Stored records ::
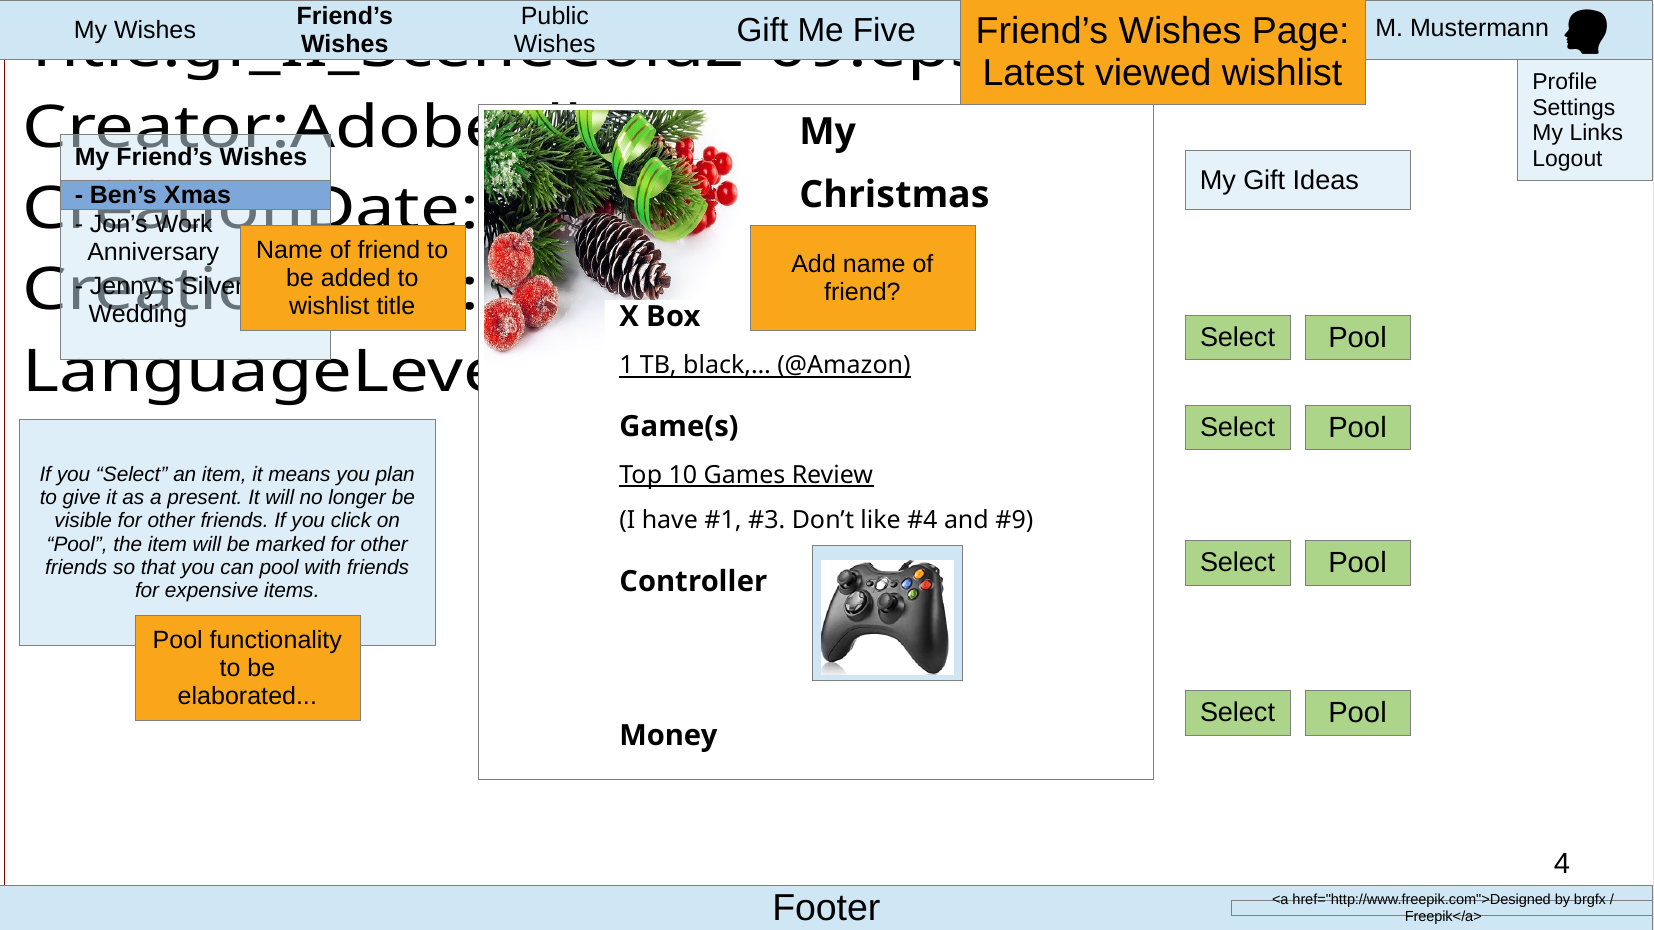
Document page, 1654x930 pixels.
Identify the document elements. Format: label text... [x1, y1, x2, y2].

text_box Profile Settings My Links Logout [1517, 59, 1653, 181]
text_box Pool [1305, 315, 1411, 360]
text_box Select [1185, 405, 1291, 450]
text_box - Ben’s Xmas [60, 180, 331, 210]
picture [821, 560, 954, 675]
picture [484, 110, 845, 486]
text_box Pool [1305, 405, 1411, 450]
text_box <a href="http://www.freepik.com">Designed by brgfx / Freepik</a> [1231, 900, 1653, 916]
text_box Friend’s Wishes Page: Latest viewed wishlist [960, 0, 1366, 105]
picture [1564, 9, 1607, 55]
text_box Pool functionality to be elaborated... [135, 615, 361, 721]
text_box Pool [1305, 540, 1411, 586]
text_box My Friend’s Wishes - Birthday - Jon’s Work Anniversary - Jenny’s Silver Wedding [60, 134, 331, 180]
text_box X Box 1 TB, black,… (@Amazon) Game(s) Top 10 Games Review (I have #1, #3. Don’t like #4 and #9) Controller Money [604, 300, 1100, 751]
text_box If you “Select” an item, it means you plan to give it as a present. It will no longer be visible for other friends. If you click on “Pool”, the item will be marked for other friends so that you can pool with friends for expensive items. [19, 419, 436, 646]
text_box My Friend’s Wishes - Birthday - Jon’s Work Anniversary - Jenny’s Silver Wedding [60, 210, 331, 360]
text_box My Wishes [45, 15, 226, 45]
text_box My Gift Ideas [1185, 150, 1411, 210]
text_box Friend’s Wishes [255, 15, 436, 45]
text_box M. Mustermann [1366, 6, 1565, 55]
text_box [478, 104, 1154, 780]
text_box My Christmas Wishes [784, 150, 1130, 226]
text_box Footer [0, 885, 1653, 930]
text_box Gift Me Five [0, 0, 960, 60]
text_box Add name of friend? [750, 225, 976, 331]
text_box Select [1185, 690, 1291, 736]
text_box Public Wishes [465, 15, 646, 45]
text_box Gift Me Five [1366, 0, 1653, 60]
text_box Name of friend to be added to wishlist title [240, 225, 466, 331]
text_box Select [1185, 540, 1291, 586]
text_box Pool [1305, 690, 1411, 736]
text_box Select [1185, 315, 1291, 360]
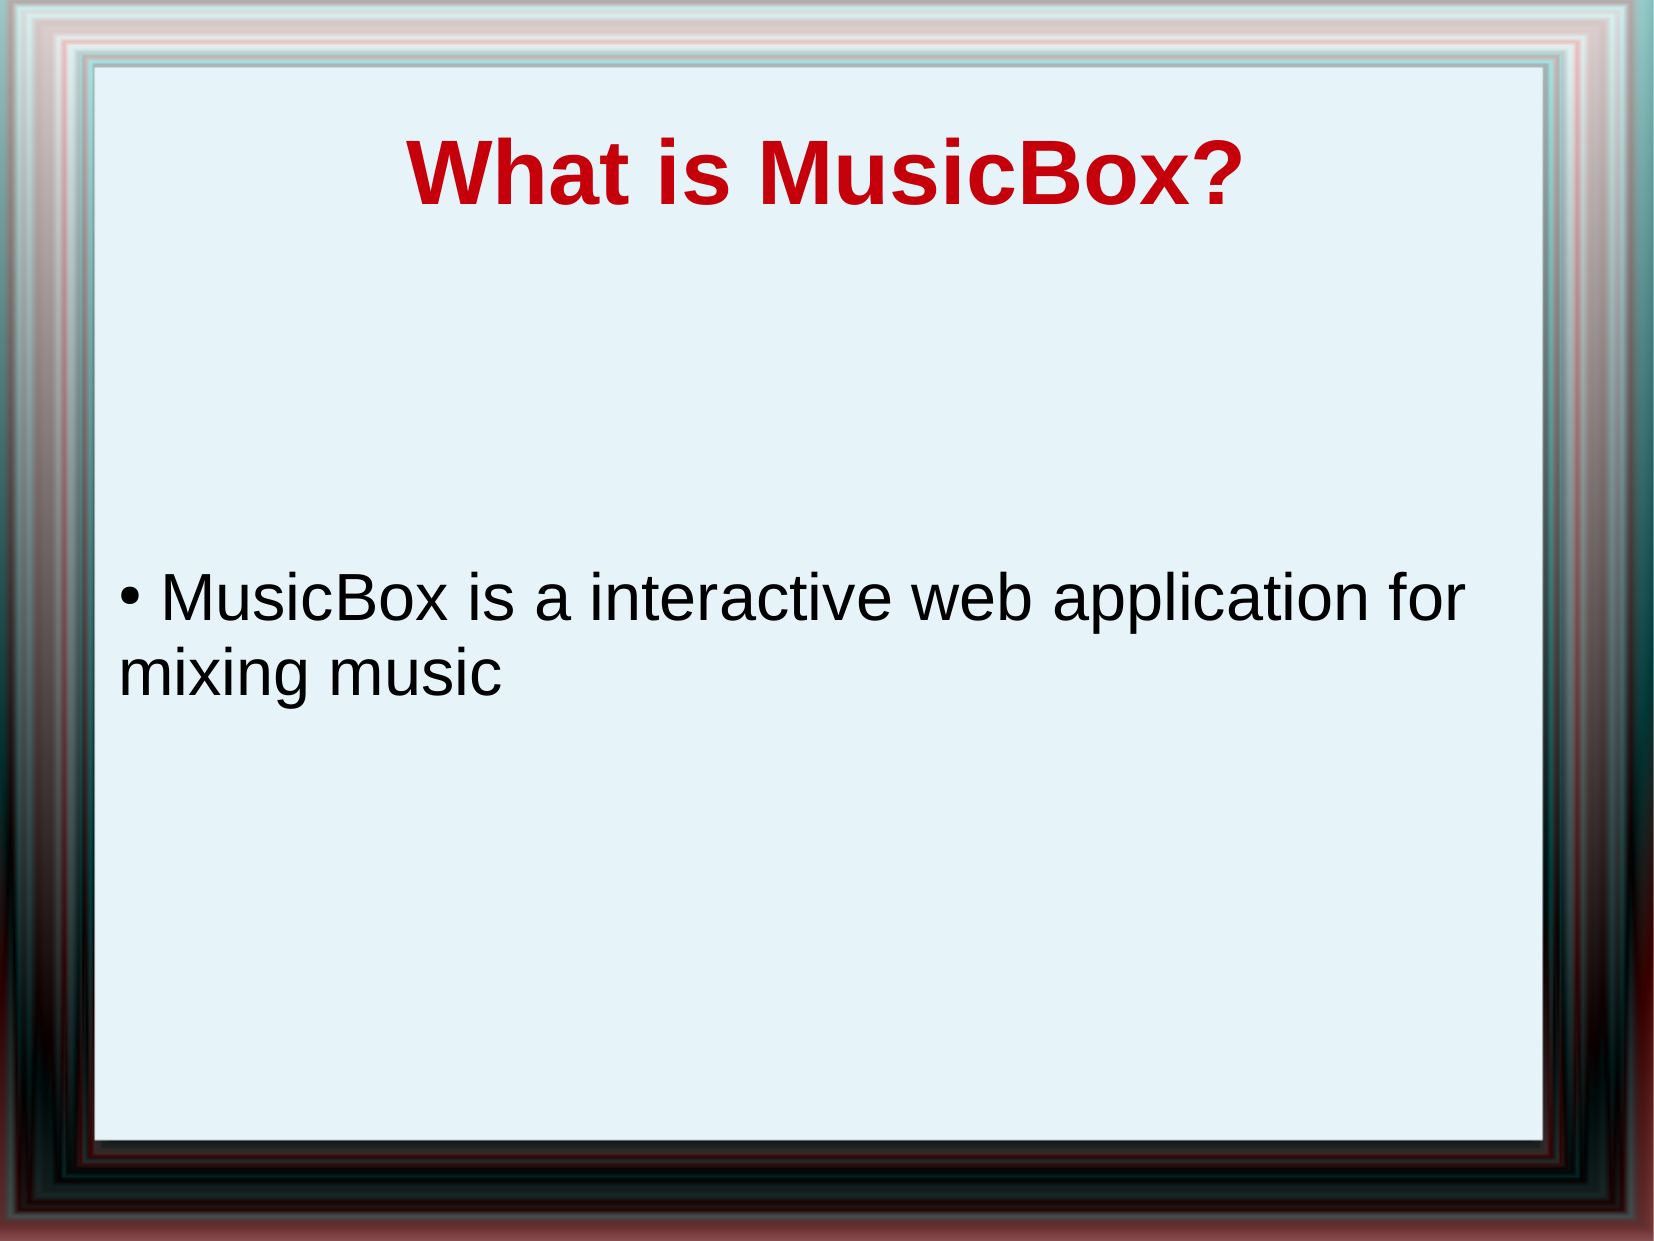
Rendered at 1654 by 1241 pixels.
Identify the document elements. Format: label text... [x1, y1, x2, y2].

Stated problem :: Copy out the lines starting at the one that contains "text_box Profile Settings" and ending at the one that contains "text_box M. Mustermann [1366, 6, 1565, 55]", both included.

Output for this exercise ::
text_box Profile Settings My Links Logout [1517, 59, 1653, 181]
text_box Pool [1305, 315, 1411, 360]
text_box Select [1185, 405, 1291, 450]
text_box - Ben’s Xmas [60, 180, 331, 210]
picture [821, 560, 954, 675]
picture [484, 110, 845, 486]
text_box Pool [1305, 405, 1411, 450]
text_box <a href="http://www.freepik.com">Designed by brgfx / Freepik</a> [1231, 900, 1653, 916]
text_box Friend’s Wishes Page: Latest viewed wishlist [960, 0, 1366, 105]
picture [1564, 9, 1607, 55]
text_box Pool functionality to be elaborated... [135, 615, 361, 721]
text_box Pool [1305, 540, 1411, 586]
text_box My Friend’s Wishes - Birthday - Jon’s Work Anniversary - Jenny’s Silver Wedding [60, 134, 331, 180]
text_box X Box 1 TB, black,… (@Amazon) Game(s) Top 10 Games Review (I have #1, #3. Don’t like #4 and #9) Controller Money [604, 300, 1100, 751]
text_box If you “Select” an item, it means you plan to give it as a present. It will no longer be visible for other friends. If you click on “Pool”, the item will be marked for other friends so that you can pool with friends for expensive items. [19, 419, 436, 646]
text_box My Friend’s Wishes - Birthday - Jon’s Work Anniversary - Jenny’s Silver Wedding [60, 210, 331, 360]
text_box My Wishes [45, 15, 226, 45]
text_box My Gift Ideas [1185, 150, 1411, 210]
text_box Friend’s Wishes [255, 15, 436, 45]
text_box M. Mustermann [1366, 6, 1565, 55]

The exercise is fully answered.